* Фрагмент страницы

Литмир - Электронная Библиотека
Содержание  
A
A

Живя на Кавказе, Сергей пишет Гале о своих литературных делах:

«Вы… моя последняя ставка и самая глубокая. Дорогая, делайте все так, как найдете сами. Я слишком ушел в себя и ничего не знаю, что я написал вчера и что напишу сегодня».[61]

И Галя делала все для Сергея: предлагала его новые стихи в редакции журналов, по его указанию составляла очередные сборники, получала по его доверенности деньги и т. п.

А мог бы это сделать кто-нибудь другой? Возможно. Но Есенин доверял только Гале, она оправдывала его надежды, и он ни к кому не обращался…

Это было хорошо для него, потому что в его поэзии наступил новый период, на который, как я уже упоминал, начались нападки. Его стихотворения подверглись жестокой критике, в частности А. Воронским, редактором «Красной Нови», опубликовавшим на страницах журнала много стихотворений Есенина. Впоследствии свою статью о Есенине Воронский перередактировал, и все равно она бездоказательна и несправедлива.

* Задание 1
Кто, согласно фрагменту о Есенине, был редактором «Красной Нови»?
Фрагмент и список между собой никак не связаны.

* Строки набора данных
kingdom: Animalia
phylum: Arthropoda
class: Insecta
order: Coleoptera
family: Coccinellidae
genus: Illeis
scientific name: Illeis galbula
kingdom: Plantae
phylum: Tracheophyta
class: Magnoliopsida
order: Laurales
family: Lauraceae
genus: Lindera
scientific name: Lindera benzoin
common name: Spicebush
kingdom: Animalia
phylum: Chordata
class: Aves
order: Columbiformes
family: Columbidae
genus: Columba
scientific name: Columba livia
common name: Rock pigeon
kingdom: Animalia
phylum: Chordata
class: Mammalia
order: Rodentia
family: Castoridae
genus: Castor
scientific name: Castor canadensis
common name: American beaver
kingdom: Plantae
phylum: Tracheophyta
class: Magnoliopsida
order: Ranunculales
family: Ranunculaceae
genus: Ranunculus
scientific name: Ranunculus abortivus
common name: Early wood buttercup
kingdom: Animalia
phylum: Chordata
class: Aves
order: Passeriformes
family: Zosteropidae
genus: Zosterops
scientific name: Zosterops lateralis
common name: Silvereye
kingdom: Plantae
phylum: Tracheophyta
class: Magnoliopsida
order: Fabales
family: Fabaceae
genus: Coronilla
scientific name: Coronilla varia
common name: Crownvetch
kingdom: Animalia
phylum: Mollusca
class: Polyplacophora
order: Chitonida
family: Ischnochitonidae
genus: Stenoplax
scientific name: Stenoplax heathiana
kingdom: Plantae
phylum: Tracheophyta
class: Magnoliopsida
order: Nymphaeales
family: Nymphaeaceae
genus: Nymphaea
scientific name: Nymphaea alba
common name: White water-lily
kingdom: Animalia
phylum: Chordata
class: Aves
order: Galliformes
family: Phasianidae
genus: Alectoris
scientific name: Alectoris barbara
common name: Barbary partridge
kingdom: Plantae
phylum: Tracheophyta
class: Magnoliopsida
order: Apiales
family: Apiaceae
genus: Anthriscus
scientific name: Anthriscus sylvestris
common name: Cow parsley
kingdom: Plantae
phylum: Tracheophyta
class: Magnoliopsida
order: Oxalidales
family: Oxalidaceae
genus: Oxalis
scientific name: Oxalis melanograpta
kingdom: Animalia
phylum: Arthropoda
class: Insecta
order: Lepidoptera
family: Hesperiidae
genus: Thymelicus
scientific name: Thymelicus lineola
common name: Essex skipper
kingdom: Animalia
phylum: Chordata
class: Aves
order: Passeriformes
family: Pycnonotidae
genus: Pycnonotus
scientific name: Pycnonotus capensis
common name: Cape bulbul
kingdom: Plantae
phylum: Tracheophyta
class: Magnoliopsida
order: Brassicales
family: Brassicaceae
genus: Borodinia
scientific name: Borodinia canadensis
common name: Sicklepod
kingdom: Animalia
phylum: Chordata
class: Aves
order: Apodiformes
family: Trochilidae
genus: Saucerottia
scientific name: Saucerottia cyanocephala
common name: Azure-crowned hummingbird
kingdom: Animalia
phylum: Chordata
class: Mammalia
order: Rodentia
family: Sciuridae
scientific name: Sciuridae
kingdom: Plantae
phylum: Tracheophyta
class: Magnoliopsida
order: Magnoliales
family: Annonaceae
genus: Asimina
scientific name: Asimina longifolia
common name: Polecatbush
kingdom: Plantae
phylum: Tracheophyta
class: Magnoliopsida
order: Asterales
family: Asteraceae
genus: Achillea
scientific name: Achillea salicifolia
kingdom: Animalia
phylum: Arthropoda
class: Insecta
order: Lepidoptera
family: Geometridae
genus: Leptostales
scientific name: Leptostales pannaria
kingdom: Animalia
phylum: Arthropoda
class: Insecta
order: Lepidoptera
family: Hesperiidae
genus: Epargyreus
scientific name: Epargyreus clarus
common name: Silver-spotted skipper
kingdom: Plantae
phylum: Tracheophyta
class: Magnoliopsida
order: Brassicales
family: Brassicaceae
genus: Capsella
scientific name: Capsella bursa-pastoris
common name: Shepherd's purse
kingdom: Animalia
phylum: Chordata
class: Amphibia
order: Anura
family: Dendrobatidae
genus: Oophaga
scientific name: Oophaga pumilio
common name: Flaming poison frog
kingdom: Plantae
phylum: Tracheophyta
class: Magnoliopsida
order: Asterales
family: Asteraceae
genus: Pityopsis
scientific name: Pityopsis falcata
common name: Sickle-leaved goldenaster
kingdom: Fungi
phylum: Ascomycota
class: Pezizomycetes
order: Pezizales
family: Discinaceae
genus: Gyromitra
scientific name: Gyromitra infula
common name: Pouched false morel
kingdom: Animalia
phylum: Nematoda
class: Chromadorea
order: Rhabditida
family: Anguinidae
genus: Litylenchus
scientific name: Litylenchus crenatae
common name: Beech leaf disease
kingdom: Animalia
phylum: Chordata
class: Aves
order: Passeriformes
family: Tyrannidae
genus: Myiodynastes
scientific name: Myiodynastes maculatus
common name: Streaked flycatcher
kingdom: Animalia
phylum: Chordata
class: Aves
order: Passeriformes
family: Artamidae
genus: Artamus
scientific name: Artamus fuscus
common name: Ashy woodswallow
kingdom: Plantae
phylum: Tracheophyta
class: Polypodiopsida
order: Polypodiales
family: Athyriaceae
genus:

* Задание 2
Преобразуйте участок списка от строки, содержащей «scientific name: Pityopsis falcata», до строки, содержащей «order: Rhabditida», включительно в CSV с двумя столбцами «признак» и «значение». На каждую позицию этого участка нужна одна строка, каждое поле заключается в кавычки, а переносы строк заменяются пробелами.

* Полный ответ 1
А. Воронский.

* Полный ответ 2
признак,значение
"scientific name:","Pityopsis falcata"
"common name:","Sickle-leaved goldenaster"
"kingdom:","Fungi"
"phylum:","Ascomycota"
"class:","Pezizomycetes"
"order:","Pezizales"
"family:","Discinaceae"
"genus:","Gyromitra"
"scientific name:","Gyromitra infula"
"common name:","Pouched false morel"
"kingdom:","Animalia"
"phylum:","Nematoda"
"class:","Chromadorea"
"order:","Rhabditida"